Managing Multiple GitHub Accounts with SSH Keys
I maintain multiple GitHub accounts on the same machine:
eric-rosencontinuallylearning
The cleanest and most reliable way to work with multiple GitHub accounts on a single computer is to use separate SSH keys and map each one to a custom SSH host. This avoids constantly switching credentials or accidentally pushing to the wrong account.
The setup steps involve:
- Create one SSH key per GitHub account
- Map each key to a custom SSH host
- Point each repository’s remote at the correct host
1. Create an SSH key for each GitHub account
Each GitHub account should have its own SSH key pair (public + private). Follow GitHub’s official documentation for each GitHub account, making sure to give custom-names for each SSH key. You can name these hosts and key files however you like—just keep them consistent:
-
Generate a new SSH key and add it to the SSH agent:
GitHub Docs – Generating a new SSH key -
Add the public key to your GitHub account:
GitHub Docs – Adding a new SSH key
After this step, you should have multiple private and public keys on your machine,
one per GitHub account. For example, when I look at the files in the
~/.ssh folder, ear_ed25519 and ear_ed25519.pub
are the private and public keys associated with the eric-rosen GitHub
account, whereas cl_ed25519 and cl_ed25519.pub are the private
and public keys associated with the continuallylearning account:
eric@ericbot:~$ ls -lh ~/.ssh
total 52K
-rw------- 1 eric eric 432 Dec 27 17:25 cl_ed25519
-rw-r--r-- 1 eric eric 118 Dec 27 17:25 cl_ed25519.pub
-rw-rw-r-- 1 eric eric 250 Dec 27 17:31 config
-rw------- 1 eric eric 419 Dec 27 17:30 ear_ed25519
-rw-r--r-- 1 eric eric 109 Dec 27 17:30 ear_ed25519.pub
The GitHub instructions tell you to add the ssh keys to the SSH agent via ssh-add /PATH/TO/PRIVATE_KEY, make sure you've done this by checking that all the keys are loaded. For example:
eric@ericbot:~$ ssh-add -l
256 SHA256:rVtbltX9gB1gA+oJ1tdsftbdnXduNdwzedqDKeIMlNE eric.andrew.rosen@gmail.com (ED25519)

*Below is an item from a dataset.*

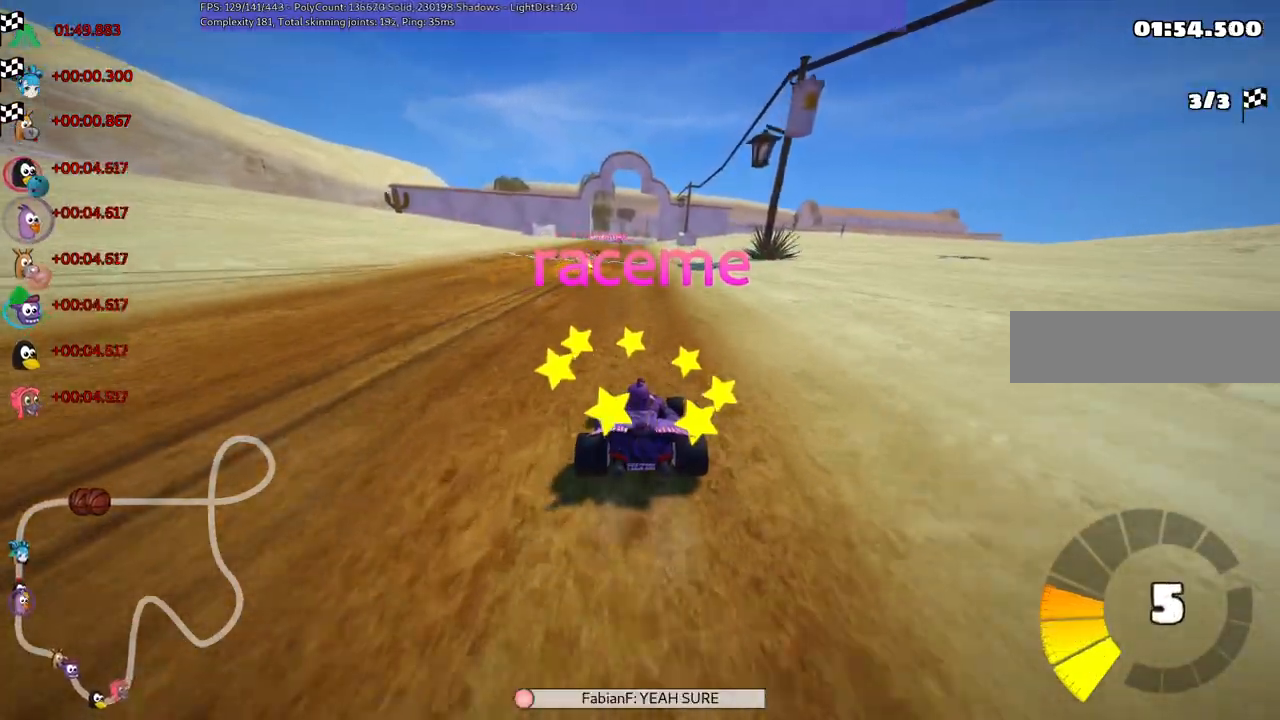
{"keys": [], "events": []}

256 SHA256:s19ObVbe6dheJtIPeuhRKJceoi6kV3oJzpdU6Rv/GVk continuallylearninggithub@gmail.com (ED25519)
2. Assign a hostname to each SSH key
Next, edit your SSH config file:
~/.ssh/config
Define a separate host entry for each GitHub account:
# GitHub account alias for eric-rosen
Host github-eric
HostName github.com
User git
IdentityFile ~/.ssh/ear_ed25519
IdentitiesOnly yes
# GitHub account alias for continuallylearning
Host github-cl
HostName github.com
User git
IdentityFile ~/.ssh/cl_ed25519
IdentitiesOnly yes
Here:
IdentityFilepoints to the private SSH key for that accountHostis a custom alias you’ll use instead ofgithub.comIdentitiesOnly yestells SSH to use only the key(s) specified byIdentityFilefor this host, and ignore any other keys loaded in the SSH agent.
3. Verify SSH access for each account
Test that each SSH key is correctly associated with its GitHub account:
ssh -T git@github-eric
ssh -T git@github-cl
Each command should authenticate successfully and indicate which GitHub account you’re logged in as.
4. Configure Git remotes to use the correct host
To push and pull using the correct account, your repository must:
- Use SSH (not HTTPS)
- Reference the correct SSH host
Go into directory of the repository, and check your current remote:
git remote -v
Example output:
origin git@github.com:eric-rosen/eric-rosen.github.io.git (fetch)
origin git@github.com:eric-rosen/eric-rosen.github.io.git (push)
If the host or username is incorrect, update it using the following format:
git@{host-name}:{repo_username}/{repo_name}.git
For example:
git remote set-url origin git@github-eric:eric-rosen/eric-rosen.github.io.git
5. Final checklist
ssh -Tworks for each custom hostgit remote -vshows the correct SSH host and username- Pushes and pulls go to the intended GitHub account
If both the SSH test and the remote configuration are correct, you’re all set.